1. ## bondary value problem

u=x and v=$\displaystyle - 1/3x^2$ are two solutions of the differential equation
$\displaystyle x^2y'' + 2xy' - 2y = 0$
such that u(0)=0 and 2v(1)+v'(1)=0
solve the boundary value problem
$\displaystyle x^2y'' + 2xy' - 2y = x^2$ y(0)=0 and $\displaystyle 2y(1) + y'(1) = 0$
if u and v are solutions does that mean $\displaystyle y_1$=u and $\displaystyle y_2$=v
whats the difference between u(0)=0 and 2v(1)+v'(1)=0 and y(0)=0 and 2y(1) + y'(1) = 0
they have just replaced y=u=v. I will be able to solve this using green's function once I know what are $\displaystyle y_1$ and $\displaystyle y_2$ equal to?
Thanks for any help

2. Originally Posted by charikaar
u=x and v=$\displaystyle - 1/3x^2$ are two solutions of the differential equation
$\displaystyle x^2y'' + 2xy' - 2y = 0$
such that u(0)=0 and 2v(1)+v'(1)=0
solve the boundary value problem
$\displaystyle x^2y'' + 2xy' - 2y = x^2$ y(0)=0 and $\displaystyle 2y(1) + y'(1) = 0$
if u and v are solutions does that mean $\displaystyle y_1$=u and $\displaystyle y_2$=v
whats the difference between u(0)=0 and 2v(1)+v'(1)=0 and y(0)=0 and 2y(1) + y'(1) = 0
they have just replaced y=u=v.
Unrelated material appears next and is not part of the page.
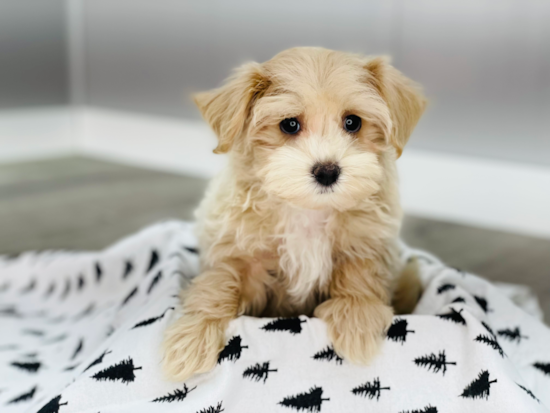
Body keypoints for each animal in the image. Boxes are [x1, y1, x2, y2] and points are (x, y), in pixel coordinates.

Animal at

I will be able to solve this using green's function once I know what are $\displaystyle y_1$ and $\displaystyle y_2$ equal to?
Thanks for any help
I think you should have written the two particular solutions as:

$\displaystyle y_1=x$

$\displaystyle y_2=-1/3 \frac{1}{x^2}$

It's not hard to use reduction of order with $\displaystyle y_1$ to obtain the general solution of the non-homogeneous equation:

$\displaystyle y(x)=c_1 \frac{1}{x^2}+c_2 x+1/4 x^2$

Not sure though what you wish to do with the boundary information you gave.